Task description — Take the listing below and print exactly the lines starting at the line containing "vfov_deg: 48.2" and ending at the line containing "exposure_s: 1/1953", both ends included, and no others.

### Provided data ###

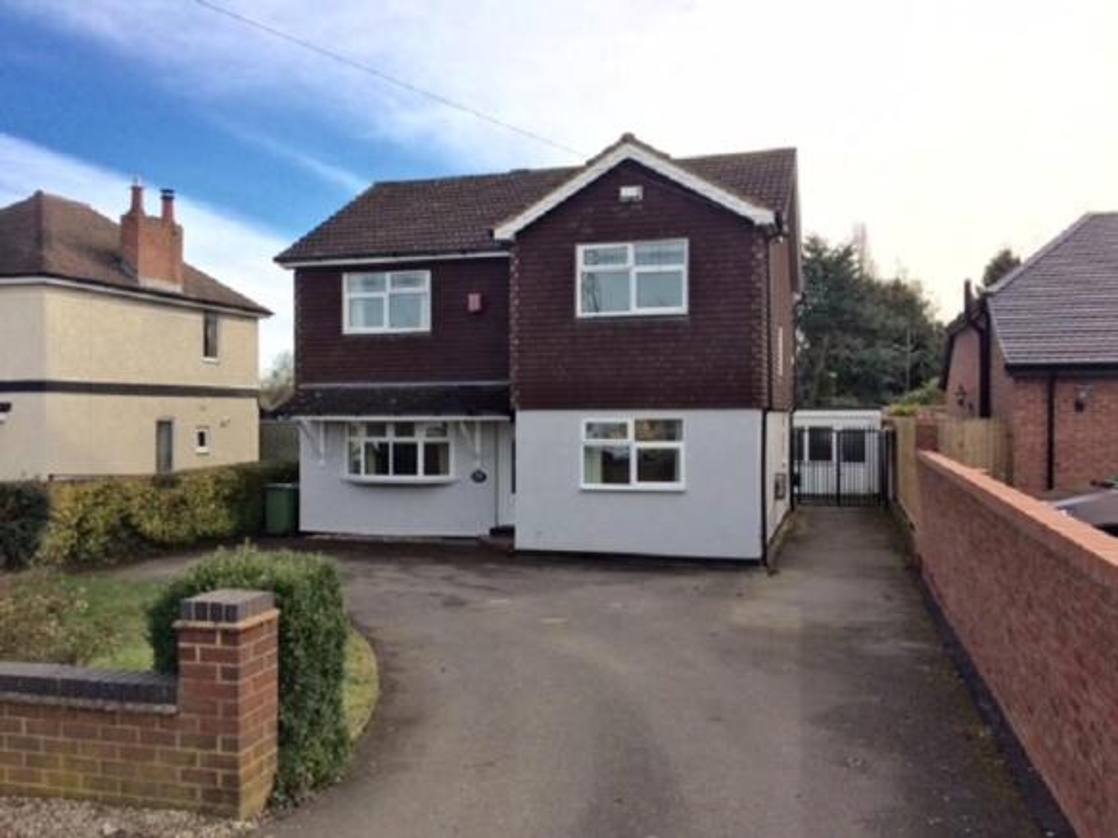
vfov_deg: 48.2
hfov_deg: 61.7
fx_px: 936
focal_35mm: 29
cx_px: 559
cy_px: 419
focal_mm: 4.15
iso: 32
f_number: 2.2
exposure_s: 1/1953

###
### Provided data ###

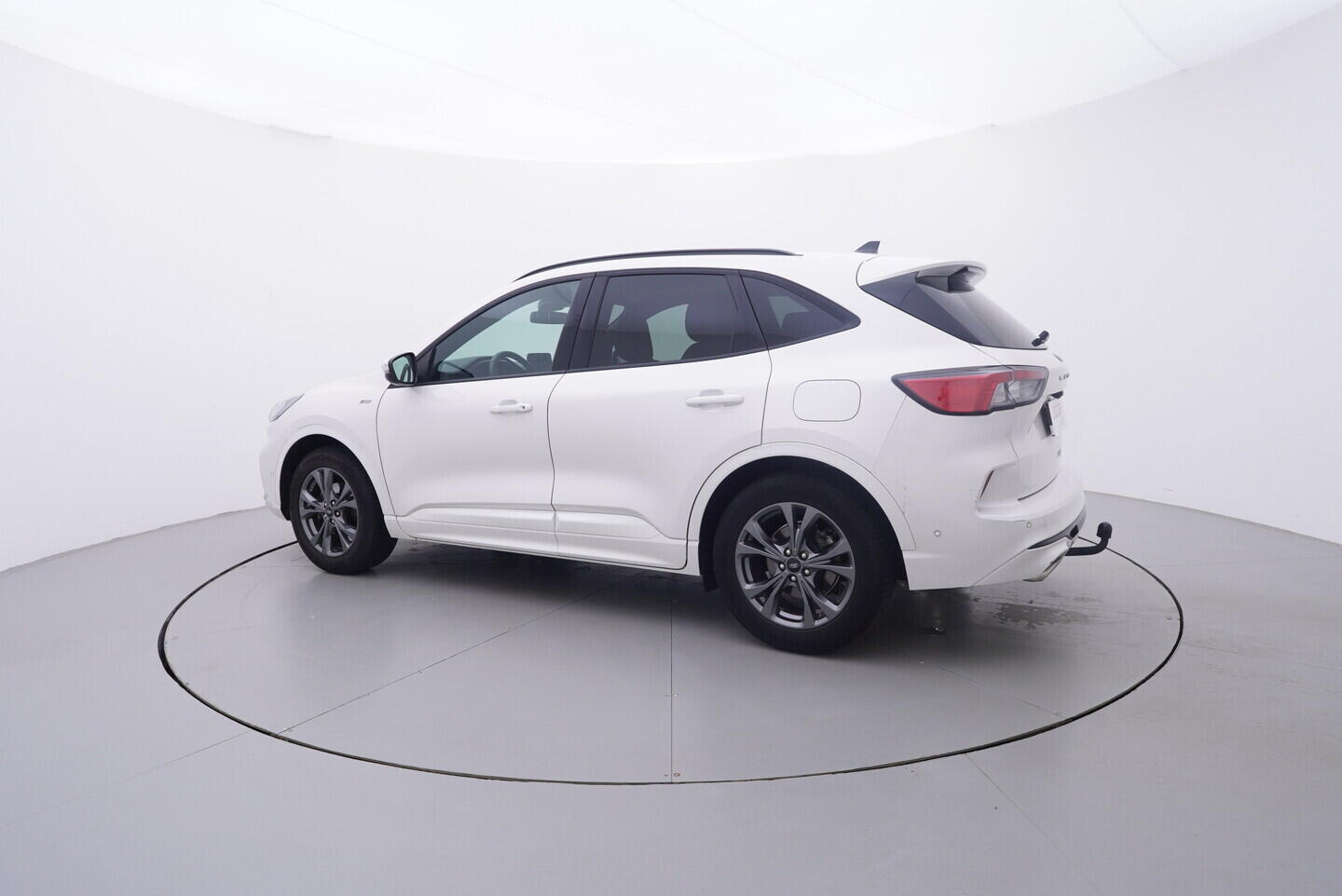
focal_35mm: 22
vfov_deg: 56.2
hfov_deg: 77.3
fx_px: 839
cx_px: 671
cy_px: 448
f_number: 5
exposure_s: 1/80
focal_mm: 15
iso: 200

###

Result for this exercise —
vfov_deg: 48.2
hfov_deg: 61.7
fx_px: 936
focal_35mm: 29
cx_px: 559
cy_px: 419
focal_mm: 4.15
iso: 32
f_number: 2.2
exposure_s: 1/1953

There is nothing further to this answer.